The Russian Classics corpus has implemented automatic annotation using neural network mechanisms. It now offers the same search and statistical tools as the Main, Media and other "advanced" corpora: frequency, n-grams, statistics, sketches in the Word at a glance function, search by syntactic relations, comparison of subcorpora by frequency dictionaries, etc. The Russian Classics is the only one of the RNC corpora where both verse and written prose are represented, and it is now possible to select poetic or prosaic texts separately. With all this we can compare what the Russian classics wrote about.

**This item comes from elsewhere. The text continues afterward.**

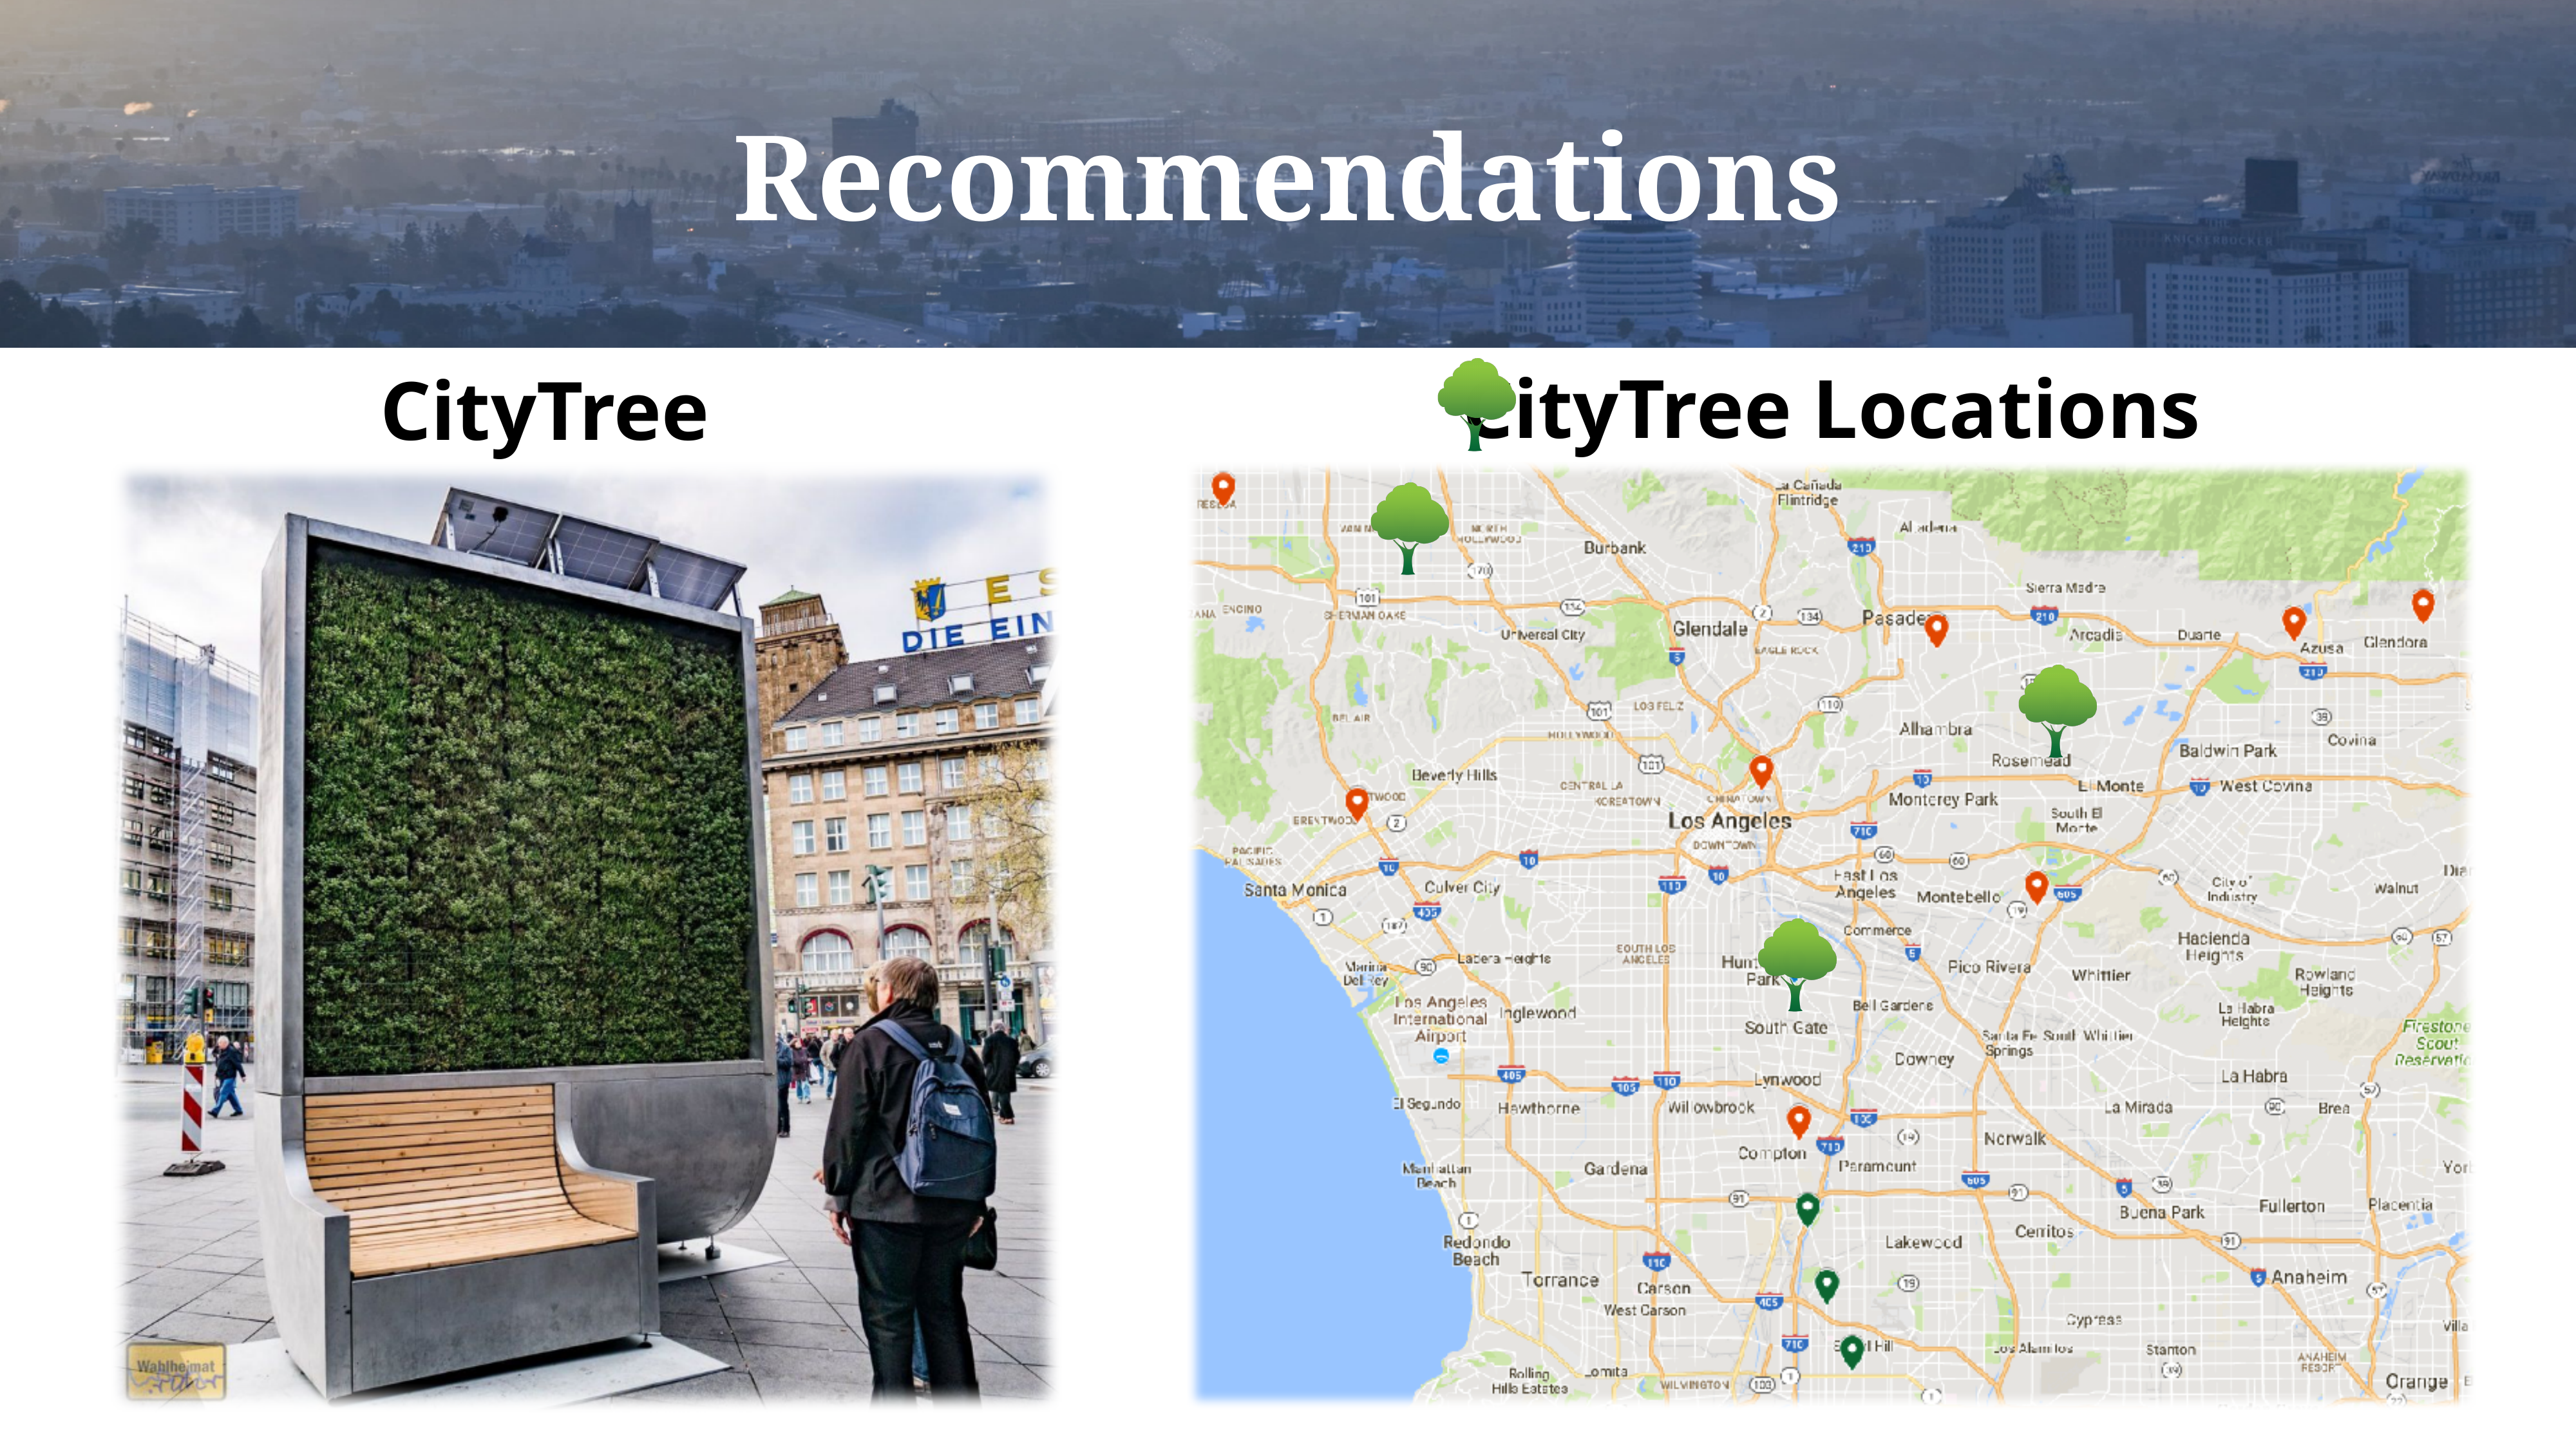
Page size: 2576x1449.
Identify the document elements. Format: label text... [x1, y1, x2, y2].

For example, we can problematize alleged "human-centeredness" of Russian classical literature (see picture), and also notice that poets (see ZhukovskyBaratynsky, or Lermontov mentioned duša 'soul' much more often than authors of prose (see RadishchevGogol, or Turgenev).

The Syntactic Corpus now offers the possibility to select a subcorpus by basic parameters, such as author, text title, date of creation and author's year of birth, as well as by genres and text types and by markup date.

Follow our news on the website and social networks, in March we will continue to improve the Syntactic Corpus!

In February, we significantly improved the National media corpus.

It was updated with new texts counting 49,6 million tokens. These are printed media from the 1990s ("Nezavisimaya Gazeta", including weekly supplements, "Moskovsky Komsomolets", and "St. Petersburg Vedomosti").

In all the texts of the corpus, grammatical homonymy has been automatically resolved and annotation of syntactic relations (starting from the second token upon clicking "add condition") has been completed. Thus all the latest functions that are already available in the Main and Regional media corpora, such as searching by syntactic relations and properties, collocation search, frequency dictionary, frequency of query results, are also searchable within the National media corpus, the largest of the three.

The RNC Media corpus is now the world's largest Russian online corpus with the ability to search by syntactic relations!

In the form of the subcorpus, it is now possible to select texts by topic and type. For annotation of these fields RuRoBERTa model is used, further trained on the Regional Corpus data. Fields in the form of subcorpus and text information with values generated by NeuroRNC, are marked with a special icon. Errors are possible with automatic annotation. There is a "Report an error" button in the text information pop-up window. Please inform us of any inaccuracies or errors in the definition of topics and types.

The Russian Classics corpus was expanded by more than 1 million tokens. Complete works by Alexander Radishchev and Ivan Krylov were added, as well as some texts by authors already represented in the corpus that had been omitted in the previous release of the corpus. The function of diachronic graphs is available, queries can be compared, and subcorpus can be customized by both genre and date. The search results can now be sorted by date of creation and by author and genre.

The Сorpus portrait now features diachronic statistics for the Main and Regional corpora. Distribution of the corpus size and metatextual parameters by creation date is represented on a graph. Within the Regional corpus, distribution of texts by countries and regions is also available diachronically.

To see diachronical graphs, click the (i) button in the corpus header, select Statistics and navigate to Diachronic statistics.
The user may specify smoothing, date range, and distribution (axis step), the choice is applied at once to all the graphs on the page.